Die Entscheidung für einen Umtauschkurs von eins zu eins für Guthaben bis zu einer Höhe von 4 000 Mark für Erwachsene und
2 000 Mark für Kinder und für laufende Zahlungen, etwa Löhne, war damals politisch motiviert. Es sollten soziale Spannungen und eine Massenabwanderung in den Westen Deutschlands vermieden werden. Für den ostdeutschen Unternehmenssektor bedeuteten die geltenden Umtauschverhältnisse faktisch eine Währungsaufwertung. Sie beeinträchtigten die Wettbewerbsfähigkeit. Aber es war keinesfalls der Umtauschkurs allein, der eine massive Deindustrialisierung in der ersten Hälfte der 1990er Jahre auslöste. Es war ein ganzes Faktorenbündel, das die ostdeutschen Betriebe in Schwierigkeiten brachte: das Wegbrechen der Märkte in den Mitgliedstaaten des Rates für gegenseitige Wirtschaftshilfe, dem damaligen wirtschaftlichen Bündnis der sozialistischen Staaten, der rasche Lohnanstieg, der angesichts einer geringen Produktivität die Betriebe überforderte, und der weithin verschlissene, obsolete Sachkapitalstock, der ein Erbe der langjährigen Vernachlässigung von Investitionen in der DDR war.
5. Wie ist der Stand der Angleichung zwischen Ost und West? Wie würden Sie ihn bewerten?
Einerseits zeigt sich ein deutlicher Fortschritt, andererseits bestehen unverändert einige Defizite. Ein Fortschritt zeigt sich in Ostdeutschland (ohne Berlin) beim Bruttoinlandsprodukt je Einwohner, das ursprünglich 67% unter dem westdeutschen Niveau lag; heute beträgt die Lücke noch 33%. Der Kapitalstock im Unternehmenssektor und in der Infrastruktur wurde modernisiert.

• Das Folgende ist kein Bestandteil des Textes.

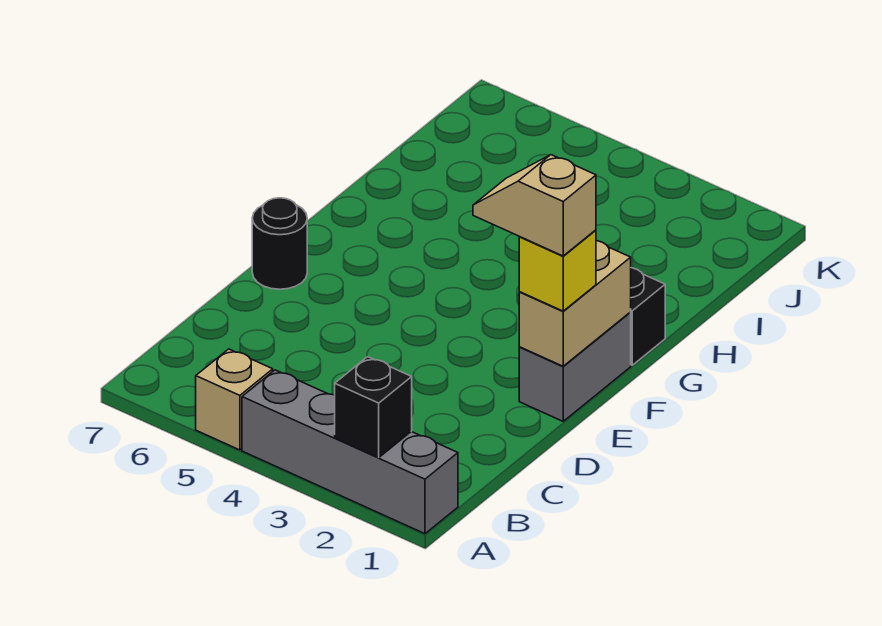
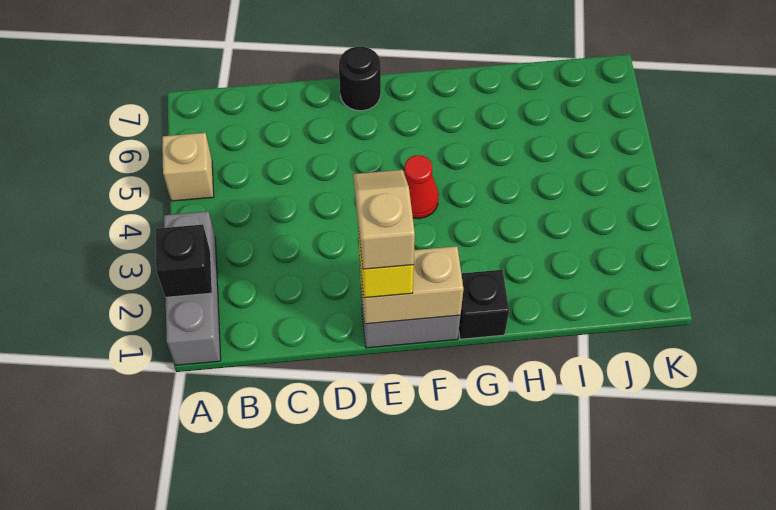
grey brick A1:A4 level 1 -> grey brick A1:A3 level 1
none -> red cone F4 level 1

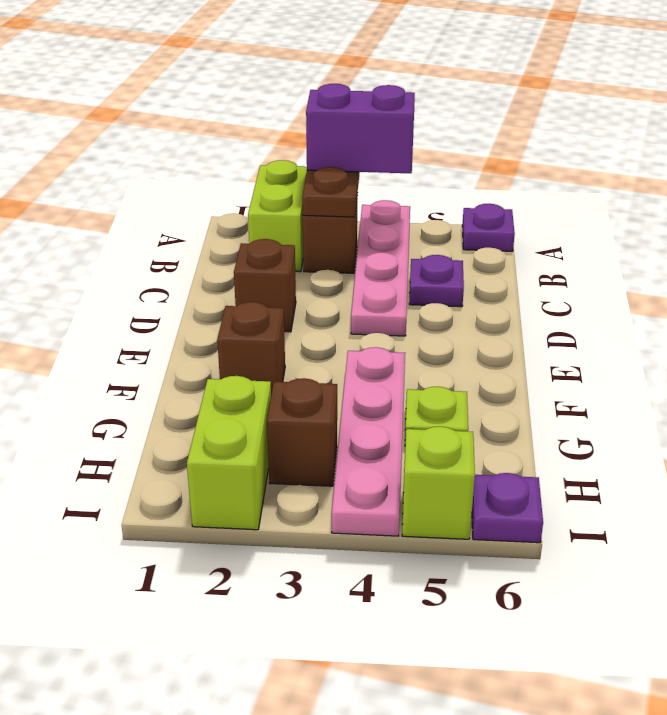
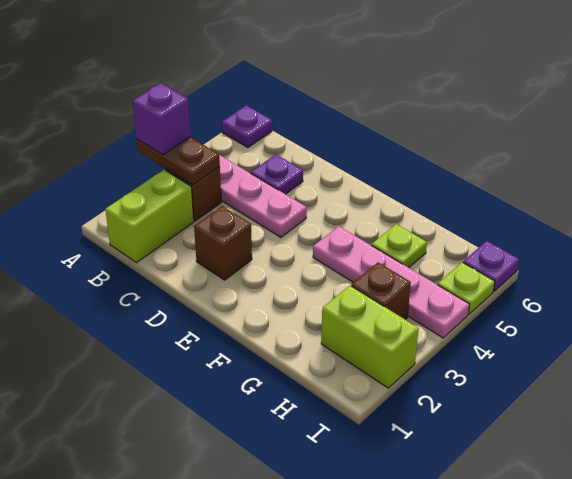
lime brick A2:B2 level 1 -> lime brick B1:B2 level 1
purple brick A3:A4 level 3 -> purple brick A3 level 3
brown brick F2 level 1 -> none
lime brick I5 level 1 -> lime plate I5 level 1

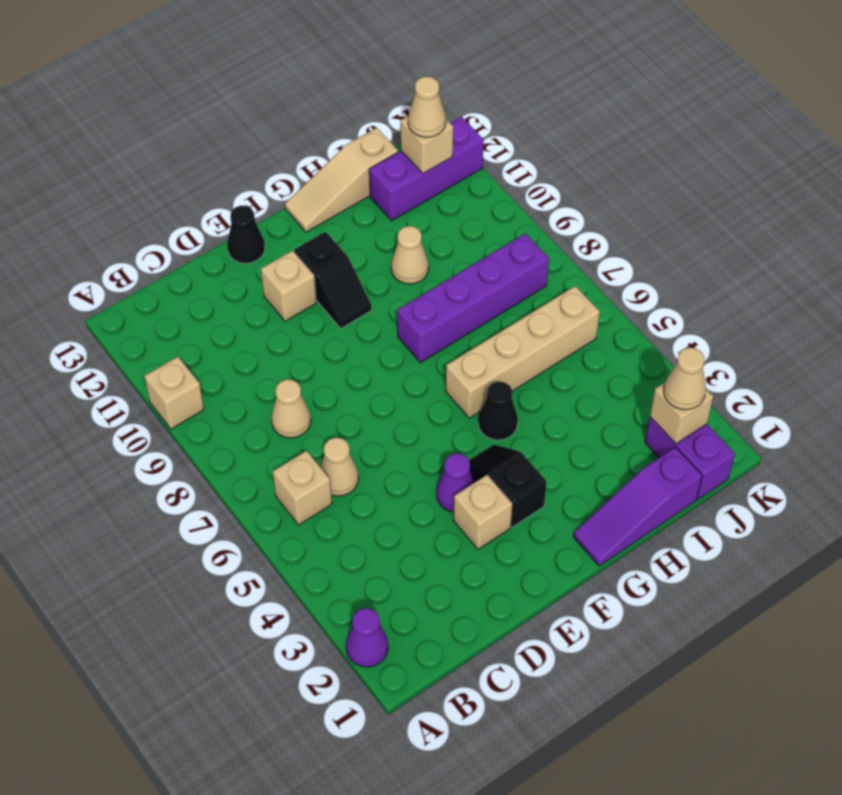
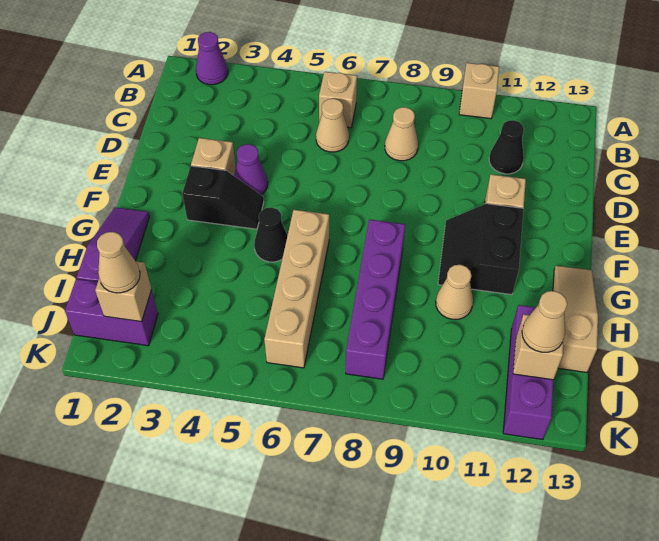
black cone E13 level 1 -> black cone C11 level 1
black slope F10:F11 level 1 top 11 -> black slope F10:G11 level 1 top 11

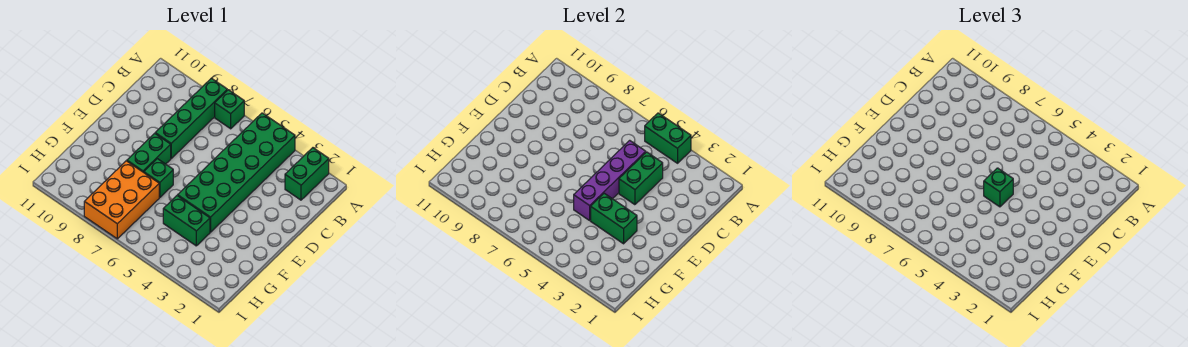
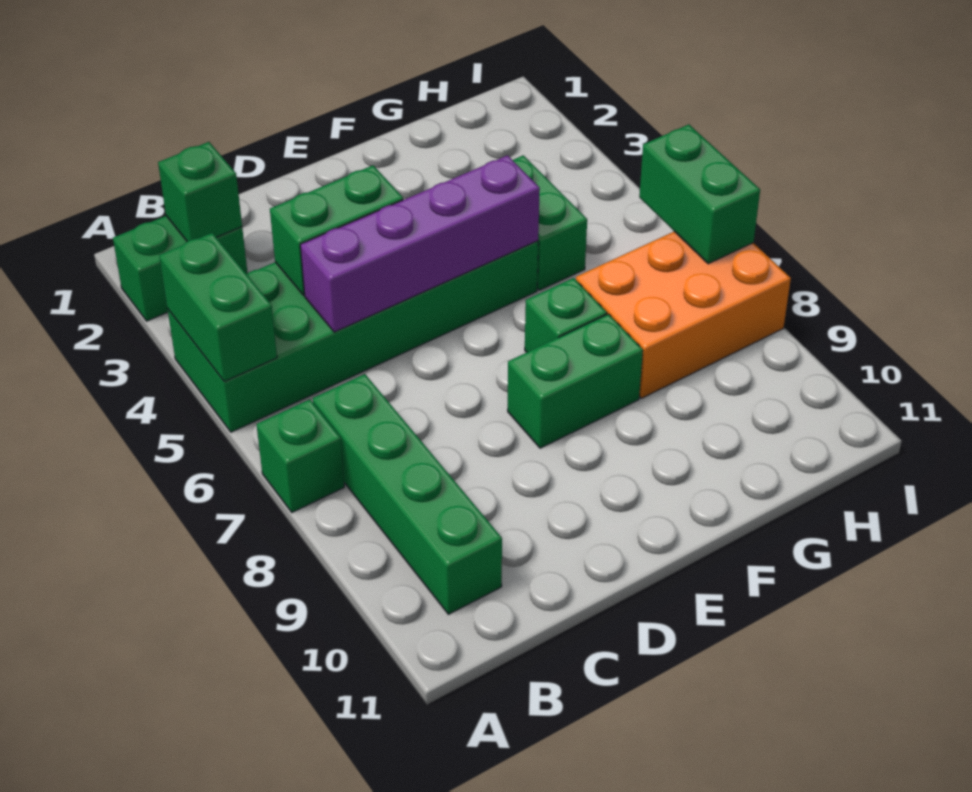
green brick A8:D8 level 1 -> green brick B7:B10 level 1
green brick E5 level 3 -> green brick B2 level 2
green brick F3:F4 level 2 -> green brick I6:I7 level 2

Die Umweltsituation hat sich spürbar verbessert. Die Neuen Länder verfügen über einen gut ausgebauten öffentlichen Forschungs- und Bildungssektor. Andererseits erweisen sich einige strukturelle Probleme als sehr hartnäckig: die geringe Unternehmensgröße, schwache Aktivitäten in Forschung und Entwicklung (FuE) der privaten Unternehmen, das Fehlen von Konzernzentralen und siedlungsstrukturelle Besonderheiten.
6. Ist der Angleichungsprozess in den einzelnen Neuen Bundesländern unterschiedlich verlaufen? Bitte erläutern Sie ggf. diese Unterschiede und die Gründe dafür.

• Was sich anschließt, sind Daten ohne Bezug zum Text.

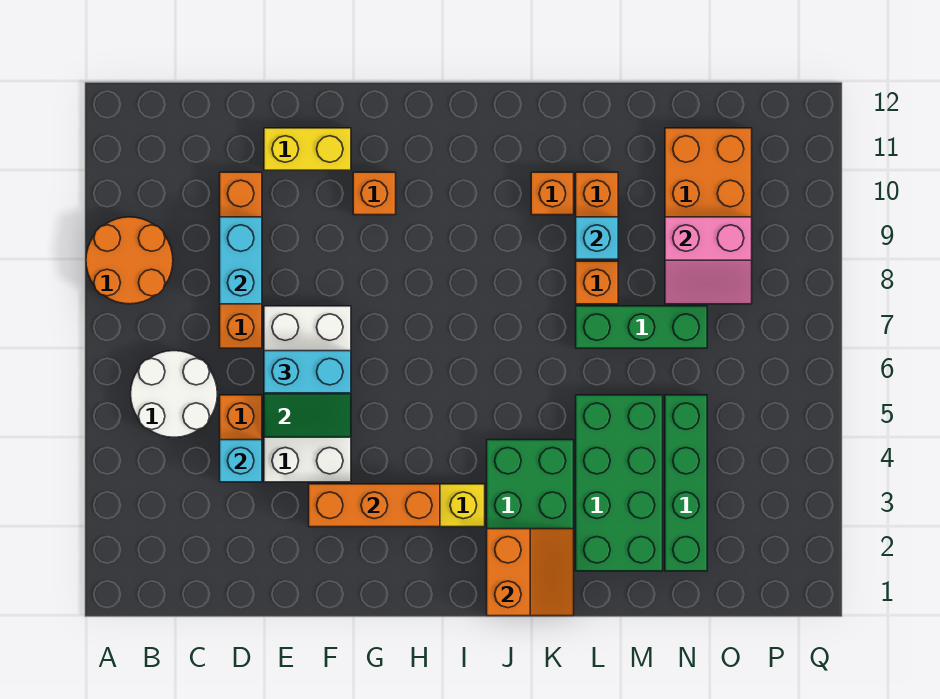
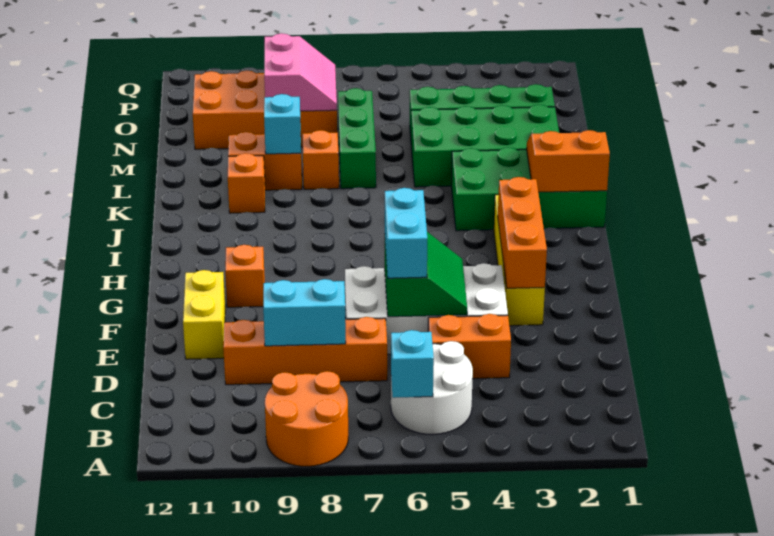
cyan brick D4 level 2 -> cyan brick B6 level 2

Bei den Veränderungsraten des Bruttoinlandsprodukts je Einwohner zeigen sich kaum Unterschiede zwischen den einzelnen ostdeutschen Ländern (vgl. Abbildung 1). Dies weist darauf hin, dass alle Flächenländer in Ostdeutschland ähnliche Schwachpunkte in den gerade genannten Bereichen aufweisen. Überall dominieren kleine Unternehmen, während große Firmen mit eigenen Forschungsabteilungen fehlen; die Folgen sind eine geringere Exportintensität und Produktivität. Auch städtische Ballungen sind nicht so ausgeprägt wie ihre westdeutschen Pendants.